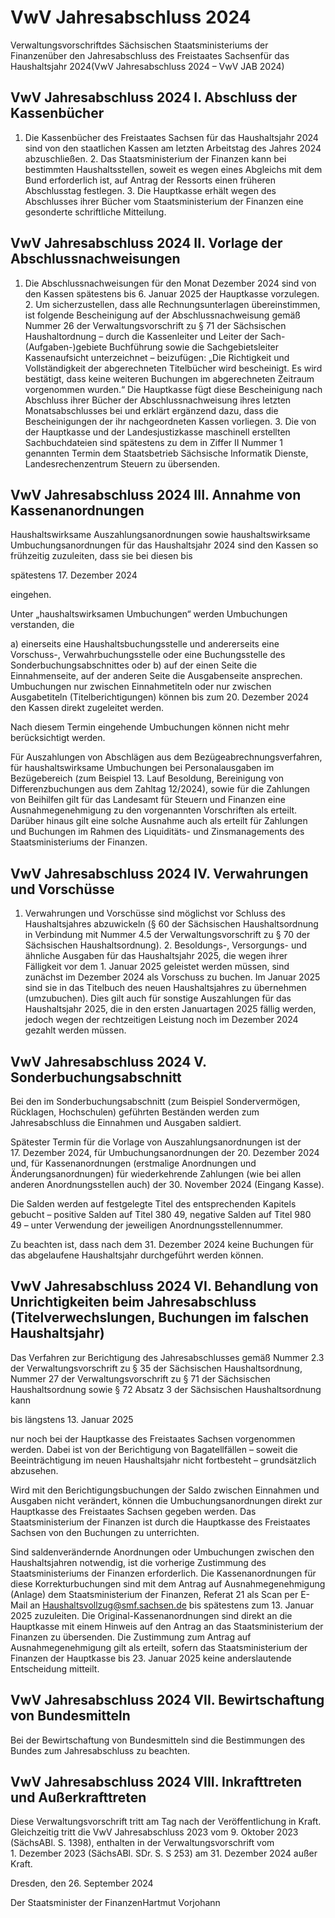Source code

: # VwV Jahresabschluss 2024 

Verwaltungsvorschriftdes Sächsischen Staatsministeriums der Finanzenüber den Jahresabschluss des Freistaates Sachsenfür das Haushaltsjahr 2024(VwV Jahresabschluss 2024 – VwV JAB 2024)

## VwV Jahresabschluss 2024  I. Abschluss der Kassenbücher

1. Die Kassenbücher des Freistaates Sachsen für das Haushaltsjahr 2024 sind von den staatlichen Kassen am letzten Arbeitstag des Jahres 2024 abzuschließen. 2. Das Staatsministerium der Finanzen kann bei bestimmten Haushaltsstellen, soweit es wegen eines Abgleichs mit dem Bund erforderlich ist, auf Antrag der Ressorts einen früheren Abschlusstag festlegen. 3. Die Hauptkasse erhält wegen des Abschlusses ihrer Bücher vom Staatsministerium der Finanzen eine gesonderte schriftliche Mitteilung. 
## VwV Jahresabschluss 2024  II. Vorlage der Abschlussnachweisungen

1. Die Abschlussnachweisungen für den Monat Dezember 2024 sind von den Kassen spätestens bis 6. Januar 2025 der Hauptkasse vorzulegen. 2. Um sicherzustellen, dass alle Rechnungsunterlagen übereinstimmen, ist folgende Bescheinigung auf der Abschlussnachweisung gemäß Nummer 26 der Verwaltungsvorschrift zu § 71 der Sächsischen Haushaltordnung – durch die Kassenleiter und Leiter der Sach-(Aufgaben-)gebiete Buchführung sowie die Sachgebietsleiter Kassenaufsicht unterzeichnet – beizufügen: „Die Richtigkeit und Vollständigkeit der abgerechneten Titelbücher wird bescheinigt. Es wird bestätigt, dass keine weiteren Buchungen im abgerechneten Zeitraum vorgenommen wurden.“ Die Hauptkasse fügt diese Bescheinigung nach Abschluss ihrer Bücher der Abschlussnachweisung ihres letzten Monatsabschlusses bei und erklärt ergänzend dazu, dass die Bescheinigungen der ihr nachgeordneten Kassen vorliegen. 3. Die von der Hauptkasse und der Landesjustizkasse maschinell erstellten Sachbuchdateien sind spätestens zu dem in Ziffer II Nummer 1 genannten Termin dem Staatsbetrieb Sächsische Informatik Dienste, Landesrechenzentrum Steuern zu übersenden. 
## VwV Jahresabschluss 2024  III. Annahme von Kassenanordnungen

Haushaltswirksame Auszahlungsanordnungen sowie haushaltswirksame Umbuchungsanordnungen für das Haushaltsjahr 2024 sind den Kassen so frühzeitig zuzuleiten, dass sie bei diesen bis

spätestens 17. Dezember 2024

eingehen.

Unter „haushaltswirksamen Umbuchungen“ werden Umbuchungen verstanden, die

a) einerseits eine Haushaltsbuchungsstelle und andererseits eine Vorschuss-, Verwahrbuchungsstelle oder eine Buchungsstelle des Sonderbuchungsabschnittes oder b) auf der einen Seite die Einnahmenseite, auf der anderen Seite die Ausgabenseite ansprechen. Umbuchungen nur zwischen Einnahmetiteln oder nur zwischen Ausgabetiteln (Titelberichtigungen) können bis zum 20. Dezember 2024 den Kassen direkt zugeleitet werden.

Nach diesem Termin eingehende Umbuchungen können nicht mehr berücksichtigt werden.

Für Auszahlungen von Abschlägen aus dem Bezügeabrechnungsverfahren, für haushaltswirksame Umbuchungen bei Personalausgaben im Bezügebereich (zum Beispiel 13. Lauf Besoldung, Bereinigung von Differenzbuchungen aus dem Zahltag 12/2024), sowie für die Zahlungen von Beihilfen gilt für das Landesamt für Steuern und Finanzen eine Ausnahmegenehmigung zu den vorgenannten Vorschriften als erteilt. Darüber hinaus gilt eine solche Ausnahme auch als erteilt für Zahlungen und Buchungen im Rahmen des Liquiditäts- und Zinsmanagements des Staatsministeriums der Finanzen.


## VwV Jahresabschluss 2024  IV. Verwahrungen und Vorschüsse

1. Verwahrungen und Vorschüsse sind möglichst vor Schluss des Haushaltsjahres abzuwickeln (§ 60 der Sächsischen Haushaltsordnung in Verbindung mit Nummer 4.5 der Verwaltungsvorschrift zu § 70 der Sächsischen Haushaltsordnung). 2. Besoldungs-, Versorgungs- und ähnliche Ausgaben für das Haushaltsjahr 2025, die wegen ihrer Fälligkeit vor dem 1. Januar 2025 geleistet werden müssen, sind zunächst im Dezember 2024 als Vorschuss zu buchen. Im Januar 2025 sind sie in das Titelbuch des neuen Haushaltsjahres zu übernehmen (umzubuchen). Dies gilt auch für sonstige Auszahlungen für das Haushaltsjahr 2025, die in den ersten Januartagen 2025 fällig werden, jedoch wegen der rechtzeitigen Leistung noch im Dezember 2024 gezahlt werden müssen. 
## VwV Jahresabschluss 2024  V. Sonderbuchungsabschnitt

Bei den im Sonderbuchungsabschnitt (zum Beispiel Sondervermögen, Rücklagen, Hochschulen) geführten Beständen werden zum Jahresabschluss die Einnahmen und Ausgaben saldiert.

Spätester Termin für die Vorlage von Auszahlungsanordnungen ist der 17. Dezember 2024, für Umbuchungsanordnungen der 20. Dezember 2024 und, für Kassenanordnungen (erstmalige Anordnungen und Änderungsanordnungen) für wiederkehrende Zahlungen (wie bei allen anderen Anordnungsstellen auch) der 30. November 2024 (Eingang Kasse).

Die Salden werden auf festgelegte Titel des entsprechenden Kapitels gebucht – positive Salden auf Titel 380 49, negative Salden auf Titel 980 49 – unter Verwendung der jeweiligen Anordnungsstellennummer.

Zu beachten ist, dass nach dem 31. Dezember 2024 keine Buchungen für das abgelaufene Haushaltsjahr durchgeführt werden können.


## VwV Jahresabschluss 2024  VI. Behandlung von Unrichtigkeiten beim Jahresabschluss (Titelverwechslungen, Buchungen im falschen Haushaltsjahr)

Das Verfahren zur Berichtigung des Jahresabschlusses gemäß Nummer 2.3 der Verwaltungsvorschrift zu § 35 der Sächsischen Haushaltsordnung, Nummer 27 der Verwaltungsvorschrift zu § 71 der Sächsischen Haushaltsordnung sowie § 72 Absatz 3 der Sächsischen Haushaltsordnung kann

bis längstens 13. Januar 2025

nur noch bei der Hauptkasse des Freistaates Sachsen vorgenommen werden. Dabei ist von der Berichtigung von Bagatellfällen – soweit die Beeinträchtigung im neuen Haushaltsjahr nicht fortbesteht – grundsätzlich abzusehen.

Wird mit den Berichtigungsbuchungen der Saldo zwischen Einnahmen und Ausgaben nicht verändert, können die Umbuchungsanordnungen direkt zur Hauptkasse des Freistaates Sachsen gegeben werden. Das Staatsministerium der Finanzen ist durch die Hauptkasse des Freistaates Sachsen von den Buchungen zu unterrichten.

Sind saldenverändernde Anordnungen oder Umbuchungen zwischen den Haushaltsjahren notwendig, ist die vorherige Zustimmung des Staatsministeriums der Finanzen erforderlich. Die Kassenanordnungen für diese Korrekturbuchungen sind mit dem Antrag auf Ausnahmegenehmigung (Anlage) dem Staatsministerium der Finanzen, Referat 21 als Scan per E-Mail an Haushaltsvollzug@smf.sachsen.de bis spätestens zum 13. Januar 2025 zuzuleiten. Die Original-Kassenanordnungen sind direkt an die Hauptkasse mit einem Hinweis auf den Antrag an das Staatsministerium der Finanzen zu übersenden. Die Zustimmung zum Antrag auf Ausnahmegenehmigung gilt als erteilt, sofern das Staatsministerium der Finanzen der Hauptkasse bis 23. Januar 2025 keine anderslautende Entscheidung mitteilt.


## VwV Jahresabschluss 2024  VII. Bewirtschaftung von Bundesmitteln

Bei der Bewirtschaftung von Bundesmitteln sind die Bestimmungen des Bundes zum Jahresabschluss zu beachten.


## VwV Jahresabschluss 2024  VIII. Inkrafttreten und Außerkrafttreten

Diese Verwaltungsvorschrift tritt am Tag nach der Veröffentlichung in Kraft. Gleichzeitig tritt die VwV Jahresabschluss 2023 vom 9. Oktober 2023 (SächsABl. S. 1398), enthalten in der Verwaltungsvorschrift vom 1. Dezember 2023 (SächsABl. SDr. S. S 253) am 31. Dezember 2024 außer Kraft.

Dresden, den 26. September 2024

Der Staatsminister der FinanzenHartmut Vorjohann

> _WORK REQUEST_: Please reproduce, exactly as they appear above, the lines from the line containing "Wird mit den" up to and including the line containing "Sind saldenverändernde Anordnungen".

> _SOLUTION TO THIS EXERCISE_:
Wird mit den Berichtigungsbuchungen der Saldo zwischen Einnahmen und Ausgaben nicht verändert, können die Umbuchungsanordnungen direkt zur Hauptkasse des Freistaates Sachsen gegeben werden. Das Staatsministerium der Finanzen ist durch die Hauptkasse des Freistaates Sachsen von den Buchungen zu unterrichten.

Sind saldenverändernde Anordnungen oder Umbuchungen zwischen den Haushaltsjahren notwendig, ist die vorherige Zustimmung des Staatsministeriums der Finanzen erforderlich. Die Kassenanordnungen für diese Korrekturbuchungen sind mit dem Antrag auf Ausnahmegenehmigung (Anlage) dem Staatsministerium der Finanzen, Referat 21 als Scan per E-Mail an Haushaltsvollzug@smf.sachsen.de bis spätestens zum 13. Januar 2025 zuzuleiten. Die Original-Kassenanordnungen sind direkt an die Hauptkasse mit einem Hinweis auf den Antrag an das Staatsministerium der Finanzen zu übersenden. Die Zustimmung zum Antrag auf Ausnahmegenehmigung gilt als erteilt, sofern das Staatsministerium der Finanzen der Hauptkasse bis 23. Januar 2025 keine anderslautende Entscheidung mitteilt.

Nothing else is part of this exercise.